Which lines run from the one containing "(380, 346) = (157, 211): none -> kettle" through the last line of the records? Copy them exactly, leaving pictures out.

[Opening SOURCE DATA section]

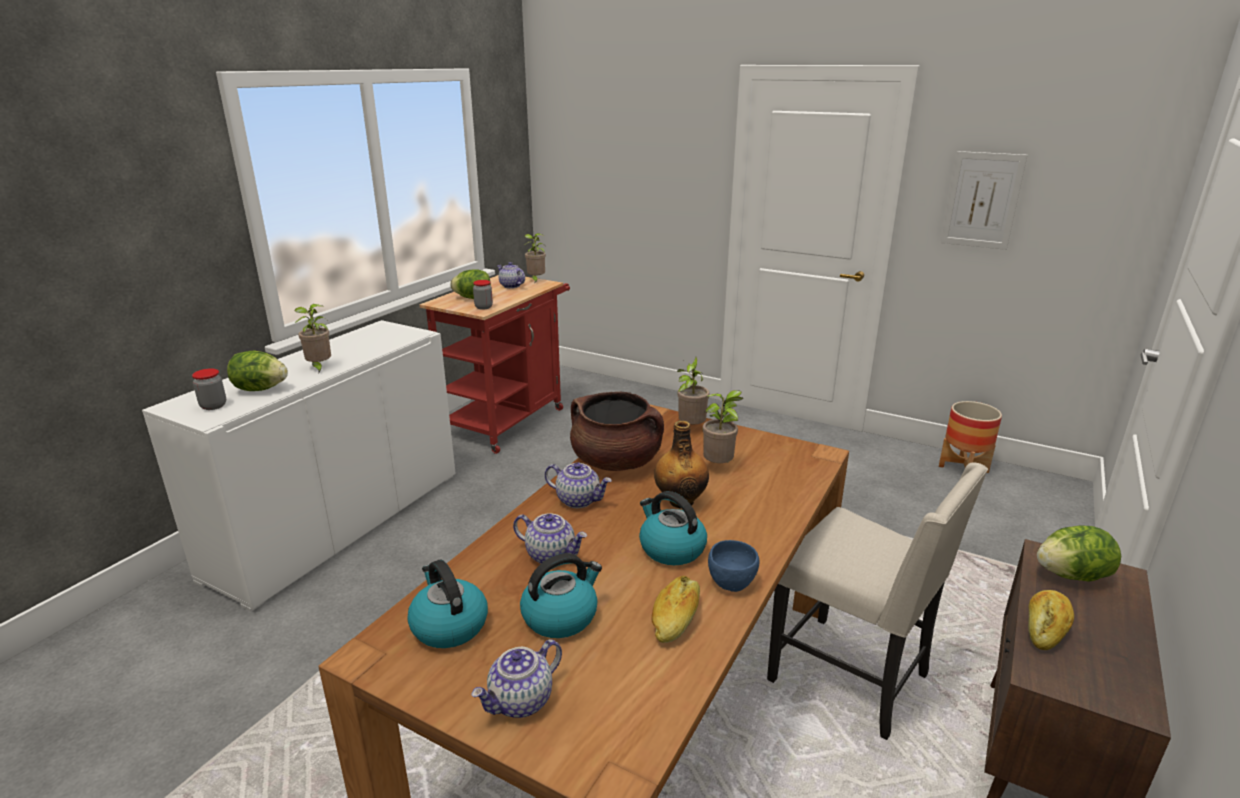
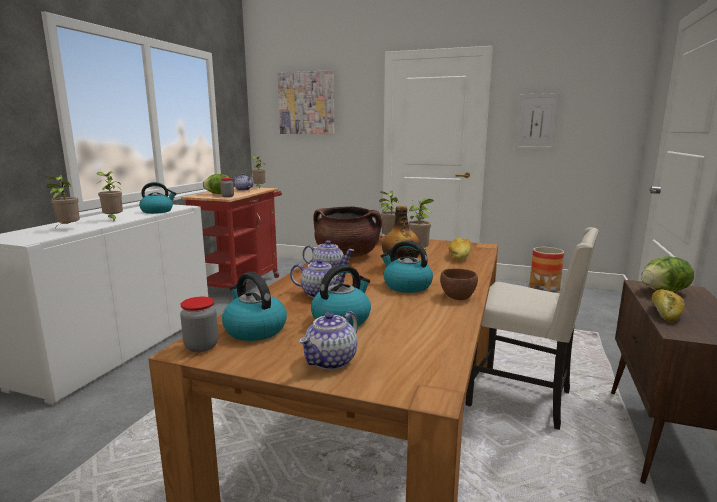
camera: 10 degrees left, 10 degrees down
(213, 406) = (30, 236): jar -> jar (201, 346)
(260, 389) = (68, 228): lettuce -> potted plant
(380, 346) = (157, 211): none -> kettle
(615, 140) = (306, 103): none -> picture
(676, 618) = (428, 314): bread -> bread (459, 256)
(730, 582) = (456, 297): blue bowl -> brown bowl

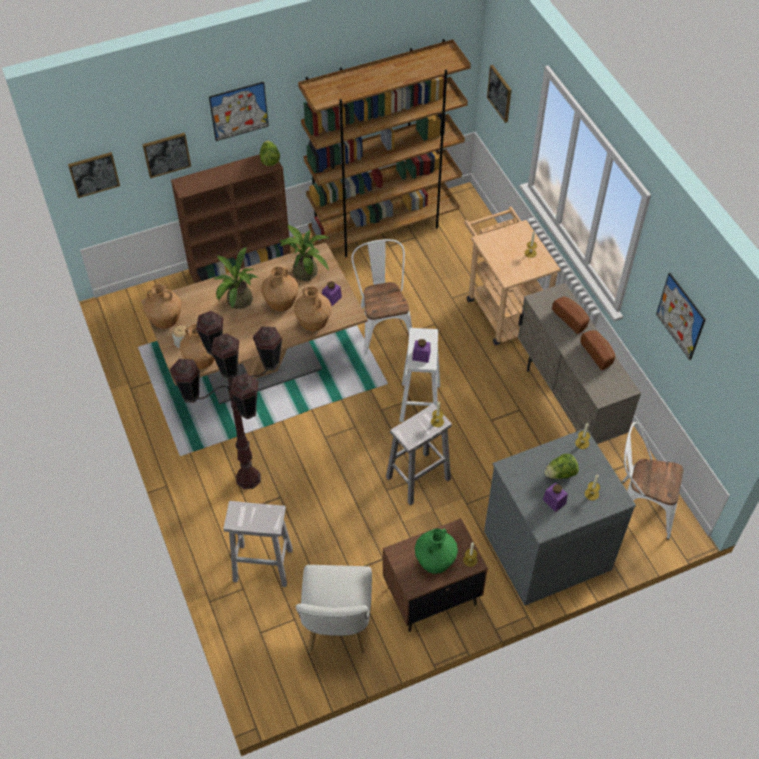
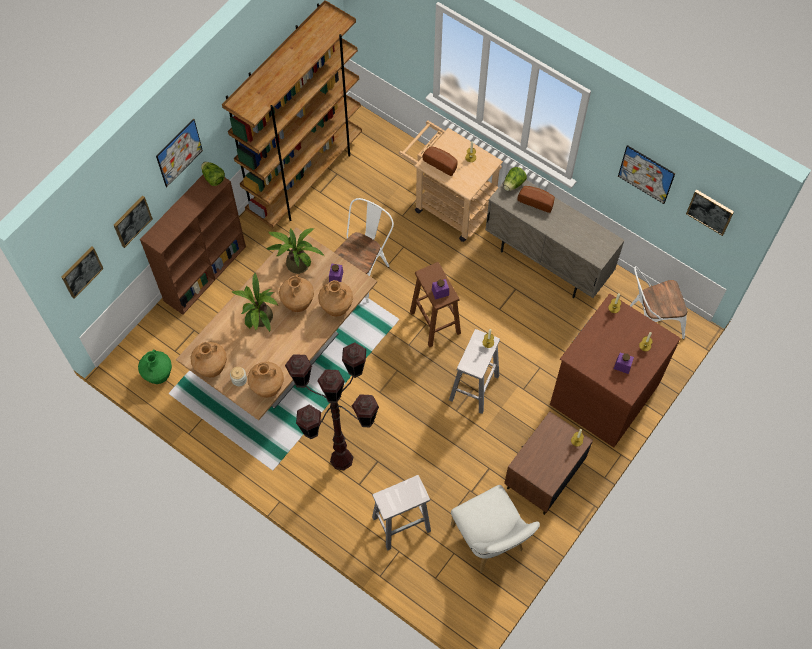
camera: 30 degrees left, 10 degrees up
(382, 327) = (363, 270): white chair -> white chair turned 75 degrees clockwise
(419, 402) = (434, 322): white stool -> brown stool
(435, 562) = (553, 456): green vase -> green vase (159, 375)
(500, 93) = (377, 26): picture -> picture (710, 211)
(546, 548) = (602, 393): grey dresser -> brown dresser
(560, 473) = (613, 341): lettuce -> lettuce (513, 184)
(598, 353) = (574, 222): bread -> bread (441, 163)

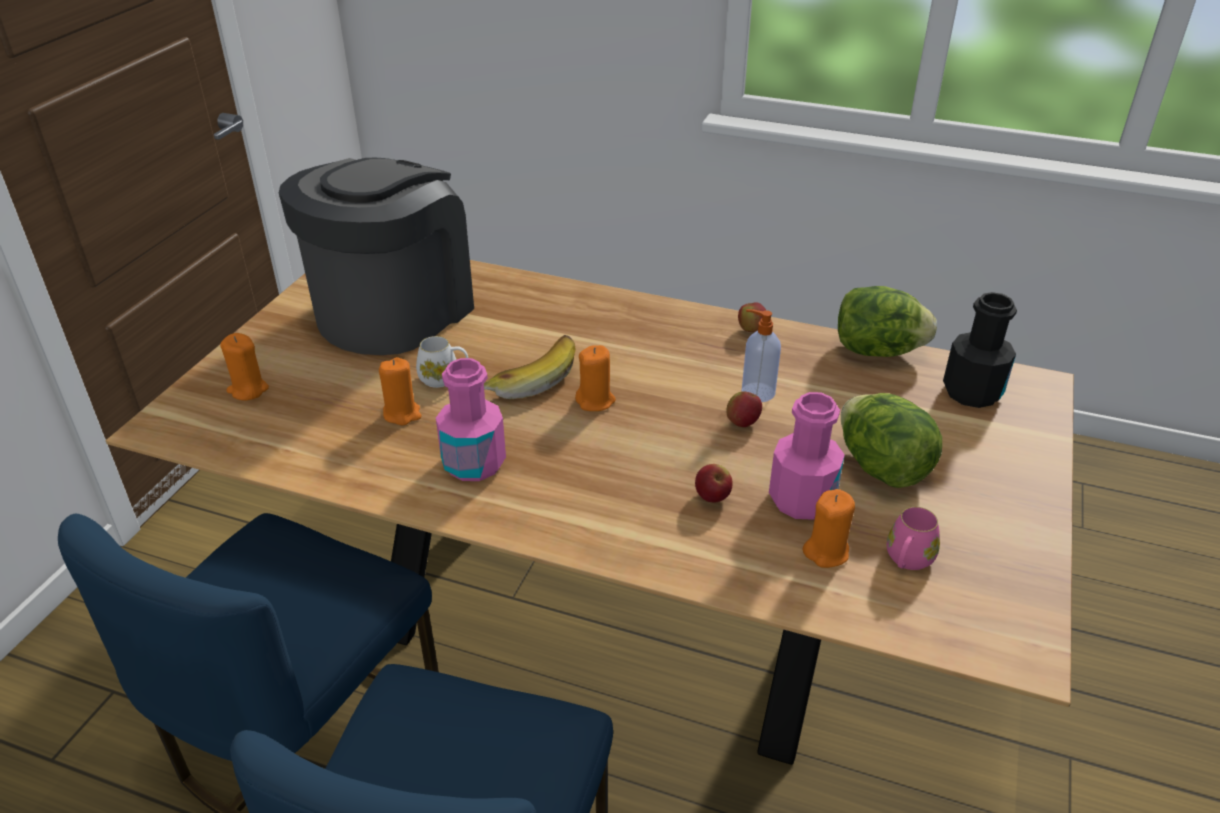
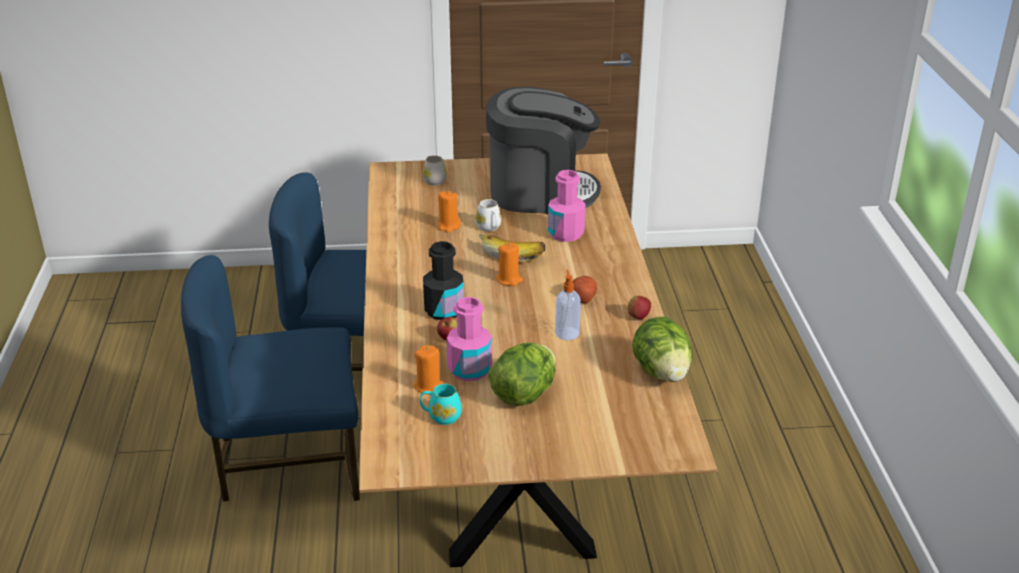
camera: 65 degrees right, 5 degrees down
(248, 390) = (433, 180): orange candle -> white mug
(474, 463) = (423, 259): pink bottle -> pink bottle (566, 234)
(681, 356) = (583, 297): none -> potato
(742, 422) = (529, 334): apple -> none
(907, 560) = (441, 416): pink mug -> turquoise mug
(972, 392) = (645, 421): black bottle -> black bottle (444, 310)

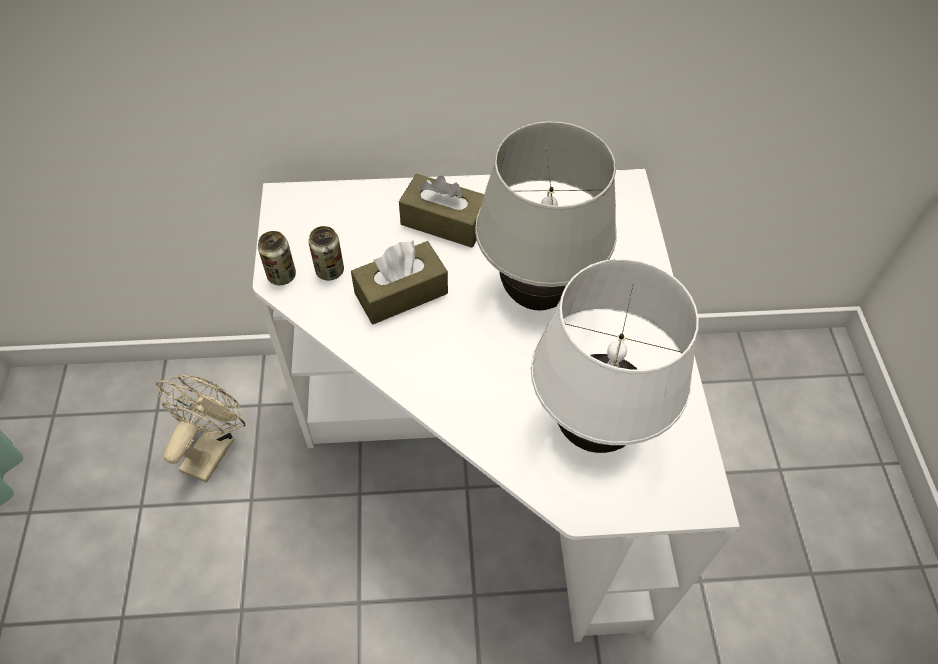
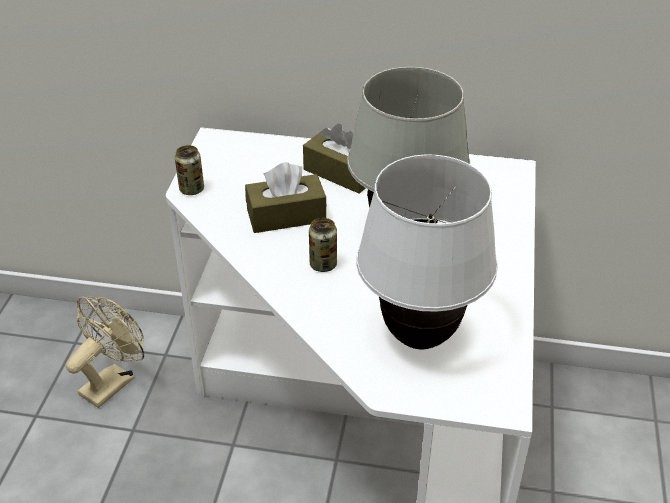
camera: 15 degrees right, 15 degrees down
(329, 271) = (232, 192): can -> can (323, 264)

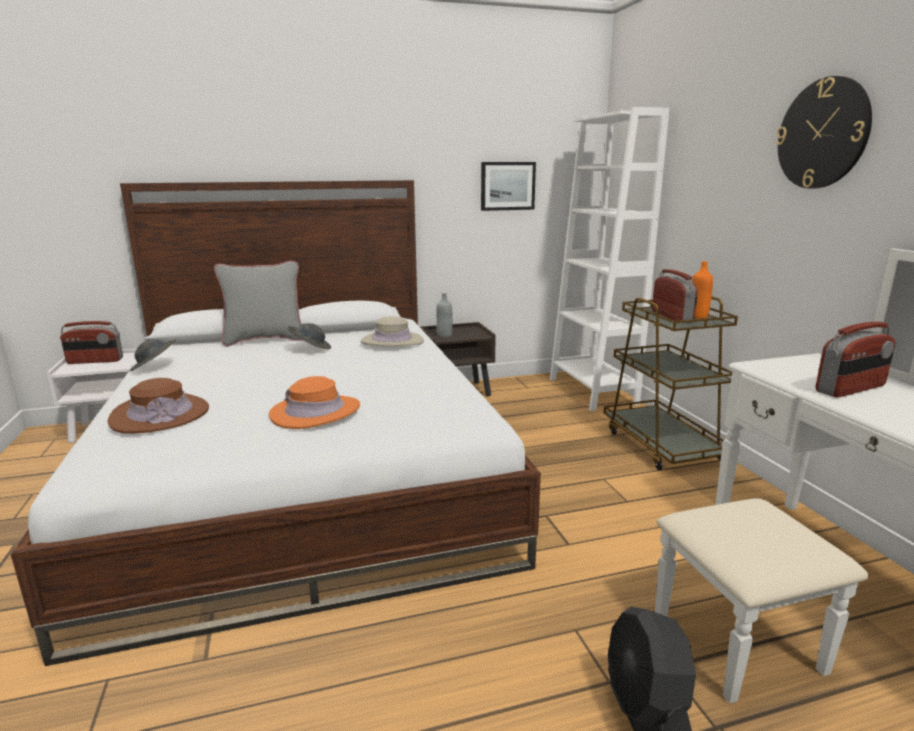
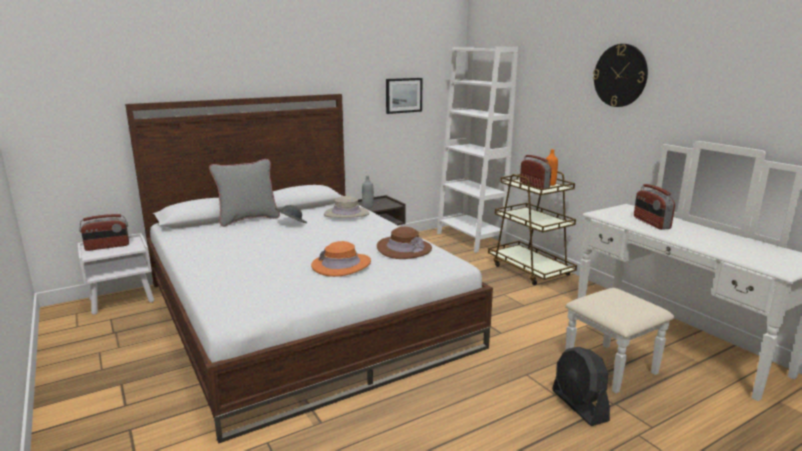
camera: 15 degrees left, 0 degrees up
(155, 367) = (186, 246): grey hat -> none
(160, 415) = (238, 276): brown hat -> brown hat (404, 249)
(851, 389) = (651, 223): radio -> radio turned 120 degrees clockwise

[Closing SOURCE DATA section]

RESPONSE TO THE TASK:
(380, 346) = (157, 211): none -> kettle
(615, 140) = (306, 103): none -> picture
(676, 618) = (428, 314): bread -> bread (459, 256)
(730, 582) = (456, 297): blue bowl -> brown bowl

camera: 30 degrees left, 10 degrees up
(382, 327) = (363, 270): white chair -> white chair turned 75 degrees clockwise
(419, 402) = (434, 322): white stool -> brown stool
(435, 562) = (553, 456): green vase -> green vase (159, 375)
(500, 93) = (377, 26): picture -> picture (710, 211)
(546, 548) = (602, 393): grey dresser -> brown dresser
(560, 473) = (613, 341): lettuce -> lettuce (513, 184)
(598, 353) = (574, 222): bread -> bread (441, 163)

camera: 65 degrees right, 5 degrees down
(248, 390) = (433, 180): orange candle -> white mug
(474, 463) = (423, 259): pink bottle -> pink bottle (566, 234)
(681, 356) = (583, 297): none -> potato
(742, 422) = (529, 334): apple -> none
(907, 560) = (441, 416): pink mug -> turquoise mug
(972, 392) = (645, 421): black bottle -> black bottle (444, 310)

camera: 15 degrees right, 15 degrees down
(329, 271) = (232, 192): can -> can (323, 264)

camera: 15 degrees left, 0 degrees up
(155, 367) = (186, 246): grey hat -> none
(160, 415) = (238, 276): brown hat -> brown hat (404, 249)
(851, 389) = (651, 223): radio -> radio turned 120 degrees clockwise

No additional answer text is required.